* [Supplied data]:
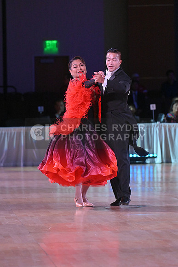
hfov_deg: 6.9
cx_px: 89
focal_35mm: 200
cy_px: 134
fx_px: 1482
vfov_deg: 10.3
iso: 4000
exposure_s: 1/400
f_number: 5.6
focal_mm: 200
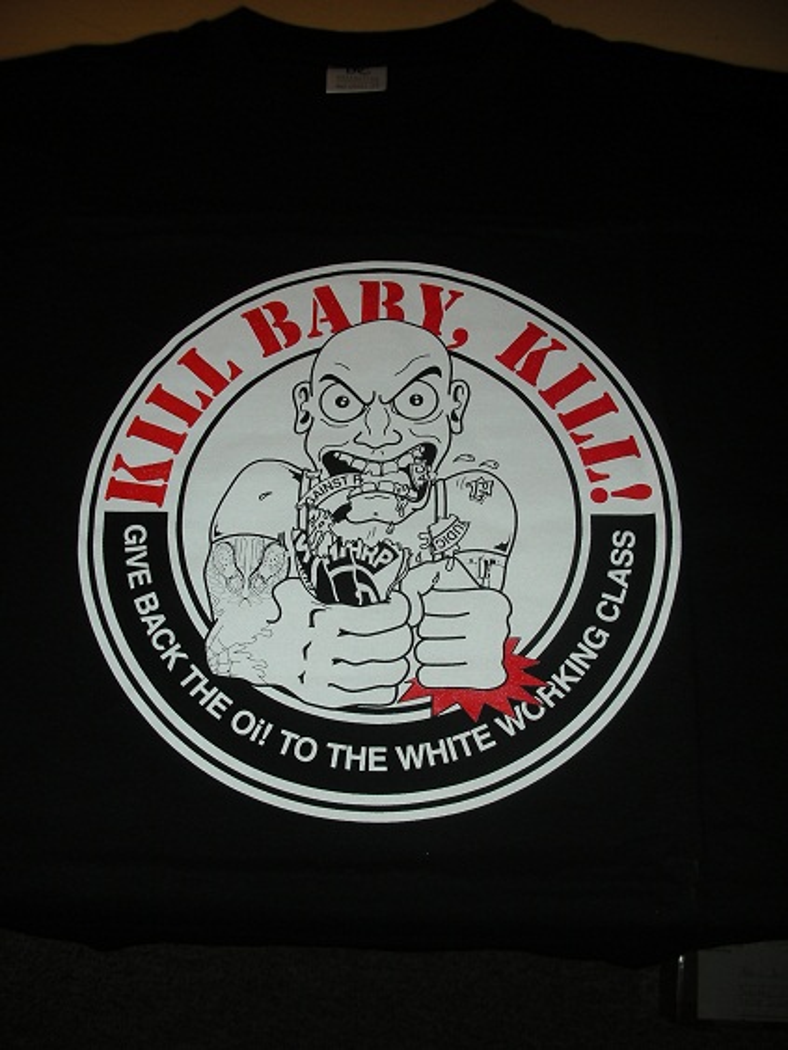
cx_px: 394
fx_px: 1062
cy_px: 525
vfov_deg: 52.6
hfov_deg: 40.7
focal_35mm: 35
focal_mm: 5.8
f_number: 3
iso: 50
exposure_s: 1/60.1
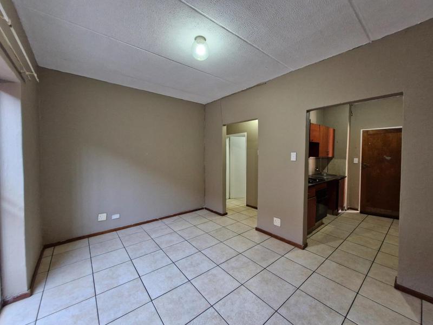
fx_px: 163
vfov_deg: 89.9
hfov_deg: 106.2
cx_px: 216
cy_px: 162
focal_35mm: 13
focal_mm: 1.74
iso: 250
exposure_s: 1/50
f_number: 2.2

* [Goal of the exercise]: Omit all pictures, and repeat exactly the lines from the line containing "focal_35mm: 35" through the end of the data.

* [Reply]:
focal_35mm: 35
focal_mm: 5.8
f_number: 3
iso: 50
exposure_s: 1/60.1
fx_px: 163
vfov_deg: 89.9
hfov_deg: 106.2
cx_px: 216
cy_px: 162
focal_35mm: 13
focal_mm: 1.74
iso: 250
exposure_s: 1/50
f_number: 2.2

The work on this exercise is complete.